Jeffrey Reiman is the William Fraser McDowell Professor of Philosophy at American University in Washington D.C. He was born in Brooklyn, New York, in 1942. He received his B. A. in Philosophy from Queen College in 1963, and his Ph.D. in Philosophy from Pennsylvania State University in 1968. He was a Fulbright Scholar in India during 1966-1967. He joined American University faculty in 1970, in the Center for the Administration of Justice (now called the Department of Justice, Law and Society of the School of Public Affairs). After several years of holding a joint appointment in the Justice program and the Department of Philosophy and Religion, Dr. Reiman joined the Department of Philosophy and Religion full-time in 1988, becoming Director of the Master's Program in Philosophy and Social Policy. He was named William Fraser McDowell Professor of Philosophy in 1990. He is a member of Phi Beta Kappa and Phi Kappa Phi honor societies, and president of the American University Phi Beta Kappa chapter. He is the author on In Defense of Political Philosophy (1972), Justice and Modern Moral Philosophy (1990), Critical Moral Liberalism: Theory and Practice (1997), The Rich Get Richer and the Poor Get Prison: Ideology, Class, and Criminal Justice, 4th edition (1995), and more than fifty articles in philosophy and criminal journals and anthologies.
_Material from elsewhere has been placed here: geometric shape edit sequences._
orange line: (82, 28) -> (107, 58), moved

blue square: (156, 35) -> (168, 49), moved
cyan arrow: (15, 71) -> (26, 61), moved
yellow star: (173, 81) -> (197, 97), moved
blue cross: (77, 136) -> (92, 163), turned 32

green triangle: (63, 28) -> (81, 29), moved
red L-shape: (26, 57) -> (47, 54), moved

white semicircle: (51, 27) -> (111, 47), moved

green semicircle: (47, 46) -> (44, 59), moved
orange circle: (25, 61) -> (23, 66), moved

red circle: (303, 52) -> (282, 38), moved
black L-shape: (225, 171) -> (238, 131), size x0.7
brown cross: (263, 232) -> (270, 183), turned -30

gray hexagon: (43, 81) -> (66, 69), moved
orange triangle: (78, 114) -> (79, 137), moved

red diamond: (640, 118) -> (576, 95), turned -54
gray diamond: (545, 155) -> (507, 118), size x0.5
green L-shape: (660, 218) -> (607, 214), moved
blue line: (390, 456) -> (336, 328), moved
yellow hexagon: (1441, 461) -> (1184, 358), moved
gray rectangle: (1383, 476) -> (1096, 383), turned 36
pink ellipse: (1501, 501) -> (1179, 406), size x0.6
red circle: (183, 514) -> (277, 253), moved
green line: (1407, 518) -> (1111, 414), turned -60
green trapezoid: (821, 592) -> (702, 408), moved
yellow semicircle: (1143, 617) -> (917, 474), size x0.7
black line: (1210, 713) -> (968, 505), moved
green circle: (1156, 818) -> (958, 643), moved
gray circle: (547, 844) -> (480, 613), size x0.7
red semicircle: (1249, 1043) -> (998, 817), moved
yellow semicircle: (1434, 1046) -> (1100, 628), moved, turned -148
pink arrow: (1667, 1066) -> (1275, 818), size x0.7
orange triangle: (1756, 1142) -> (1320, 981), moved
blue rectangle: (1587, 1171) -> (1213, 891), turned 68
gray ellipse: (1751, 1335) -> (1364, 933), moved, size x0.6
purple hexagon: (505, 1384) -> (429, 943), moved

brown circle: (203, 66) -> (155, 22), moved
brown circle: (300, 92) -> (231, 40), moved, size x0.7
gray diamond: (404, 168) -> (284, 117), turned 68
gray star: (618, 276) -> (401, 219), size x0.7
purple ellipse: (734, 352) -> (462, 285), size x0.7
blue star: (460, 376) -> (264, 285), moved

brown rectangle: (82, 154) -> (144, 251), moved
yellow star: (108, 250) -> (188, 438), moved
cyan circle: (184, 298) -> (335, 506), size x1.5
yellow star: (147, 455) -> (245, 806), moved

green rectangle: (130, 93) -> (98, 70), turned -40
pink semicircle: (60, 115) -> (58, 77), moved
Cynthia Willett teaches courses in contemporary continental ethics and social theory in the Philosophy Department at Emory University. She has published essays on postmodernism, dialectical philosophy, contemporary films, and is the author of a book, Maternal Ethics and Other Slave Moralities (1995). She has edited a forthcoming anthology, Theorizing Multiculturalism: A Guide to the Current Debate, due out in the Spring of 1998 with Blackwell. Her current project is a book on the topic of the talk, "Eros and Freedom: Motherhood and the State."